(Wygenerowane obrazy wykresów)
##########
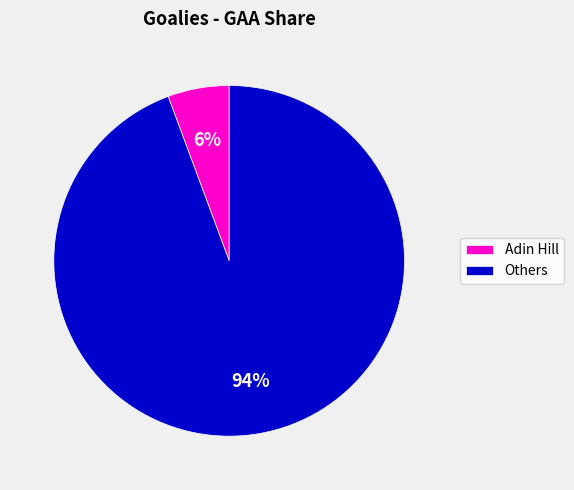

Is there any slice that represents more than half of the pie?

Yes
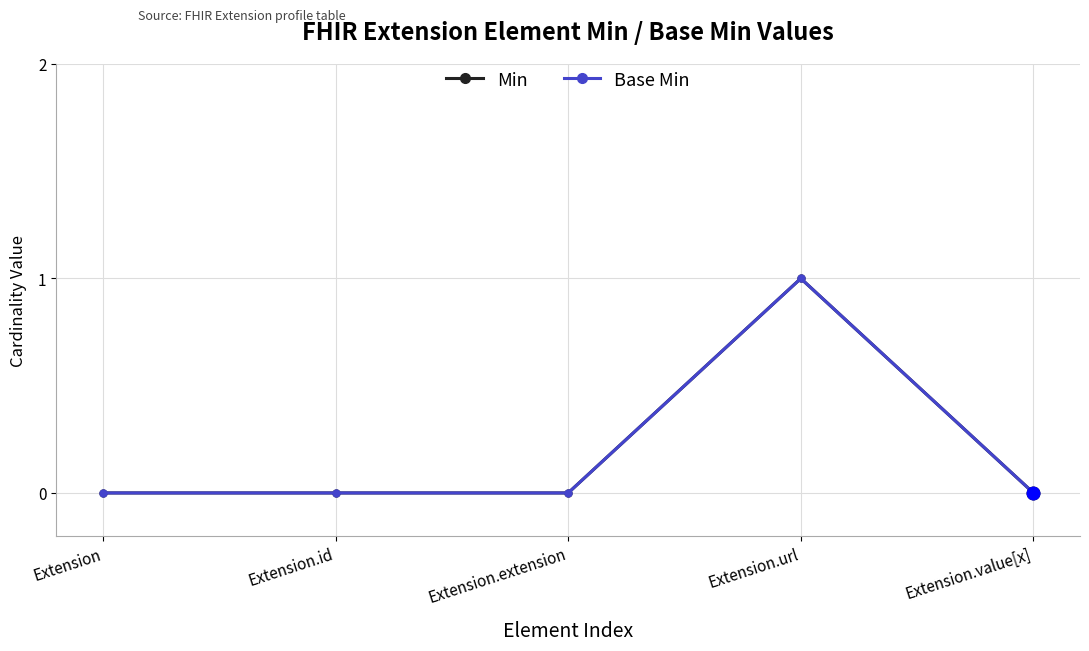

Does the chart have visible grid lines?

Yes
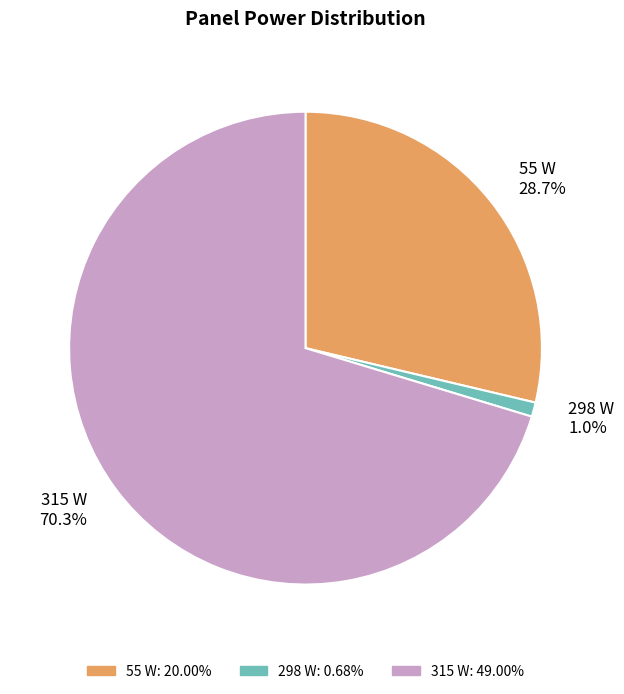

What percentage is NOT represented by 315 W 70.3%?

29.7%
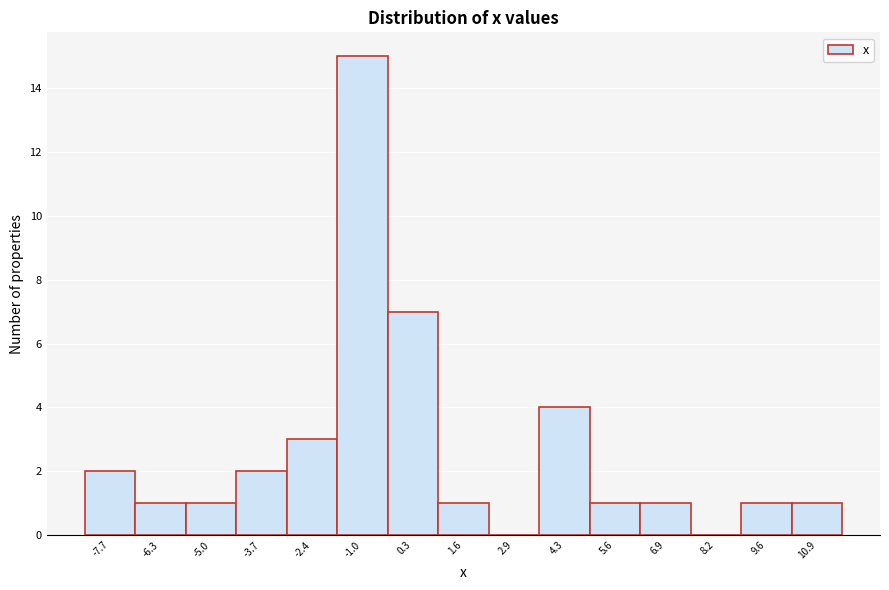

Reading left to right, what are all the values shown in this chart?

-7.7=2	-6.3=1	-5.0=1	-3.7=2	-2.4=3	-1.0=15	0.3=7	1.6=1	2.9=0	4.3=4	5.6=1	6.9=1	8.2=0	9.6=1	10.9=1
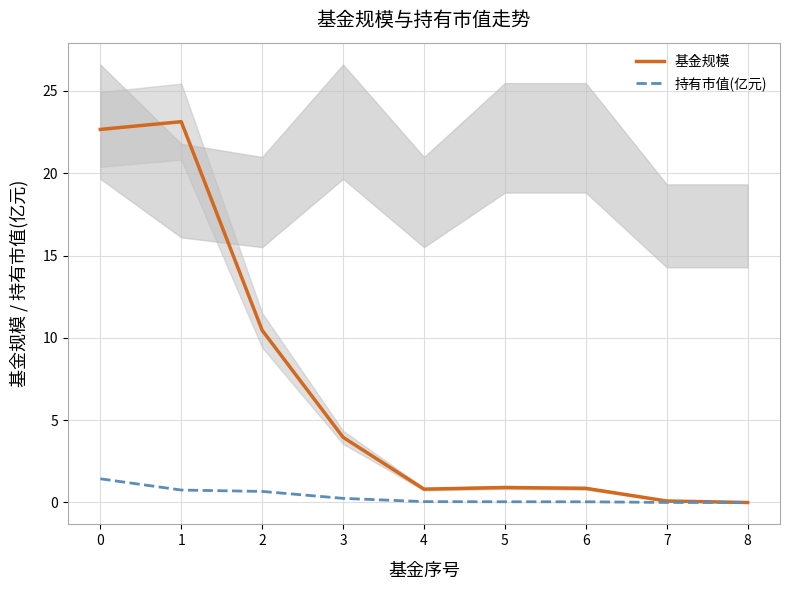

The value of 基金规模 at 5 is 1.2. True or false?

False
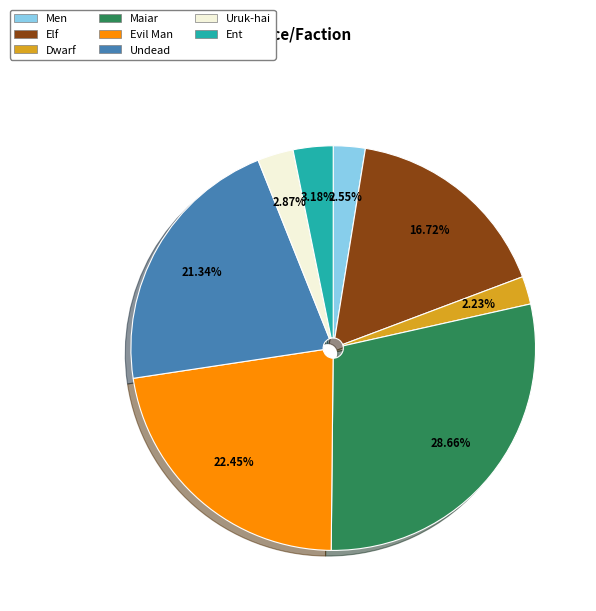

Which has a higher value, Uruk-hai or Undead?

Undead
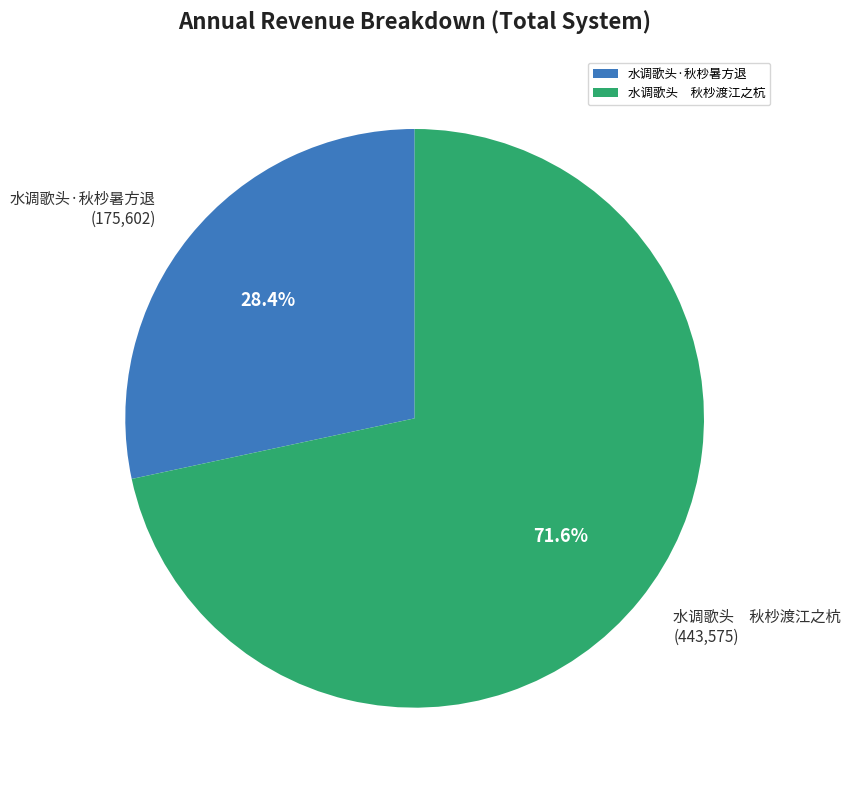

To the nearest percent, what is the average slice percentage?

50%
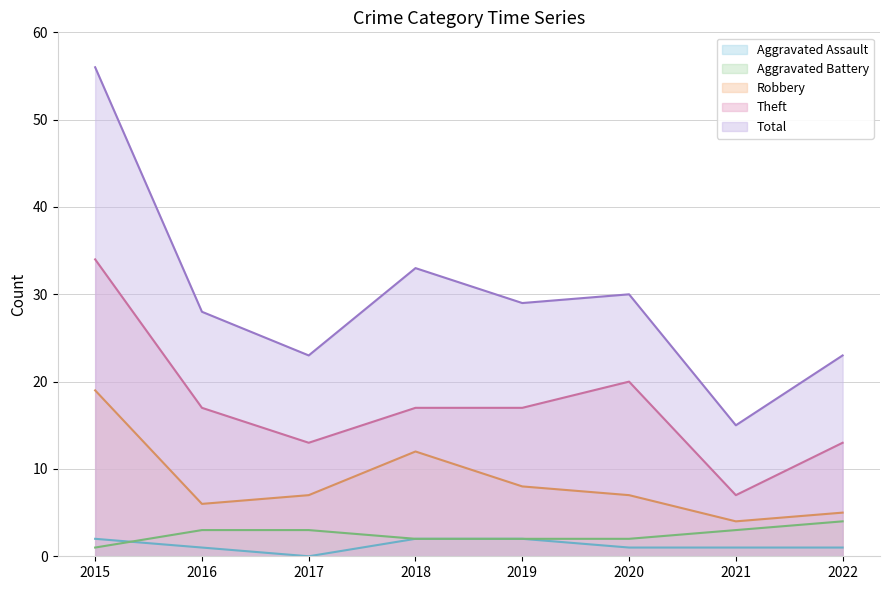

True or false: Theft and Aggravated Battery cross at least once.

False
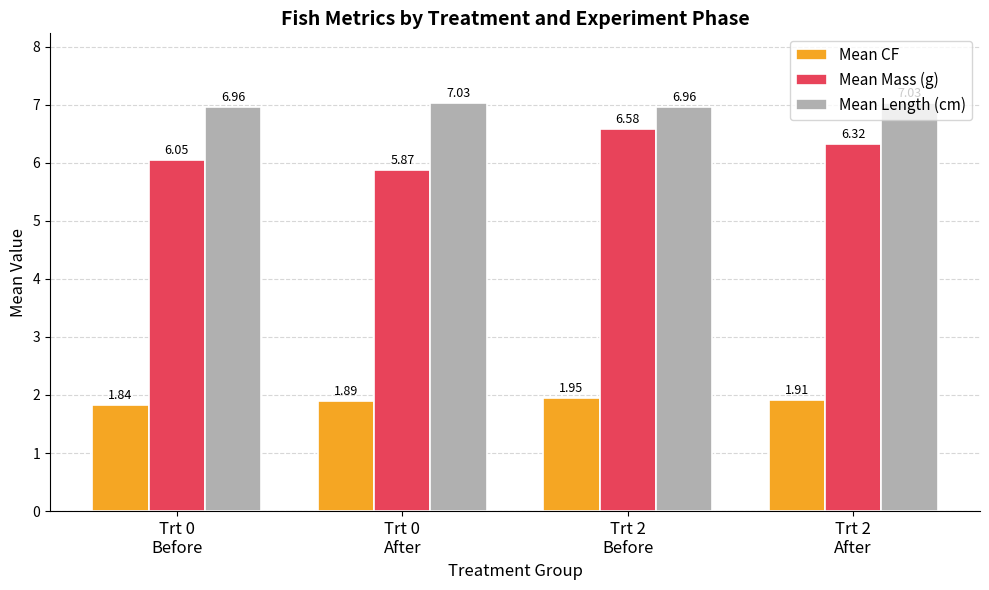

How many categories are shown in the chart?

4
##########
▶ **Polecenie**
Przedstaw w formie listy numerowanej wszystkie wiersze od tego, który zawiera „The value of 基金规模 at 5 is 1.2. True or false?”, aż do końca pozycji, łącznie z obiema granicami i z pominięciem pustych wierszy. Nie umieszczaj w odpowiedzi obrazów.

▶ **Rozwiązanie**
1. The value of 基金规模 at 5 is 1.2. True or false?
2. False
3. Which has a higher value, Uruk-hai or Undead?
4. Undead
5. To the nearest percent, what is the average slice percentage?
6. 50%
7. True or false: Theft and Aggravated Battery cross at least once.
8. False
9. How many categories are shown in the chart?
10. 4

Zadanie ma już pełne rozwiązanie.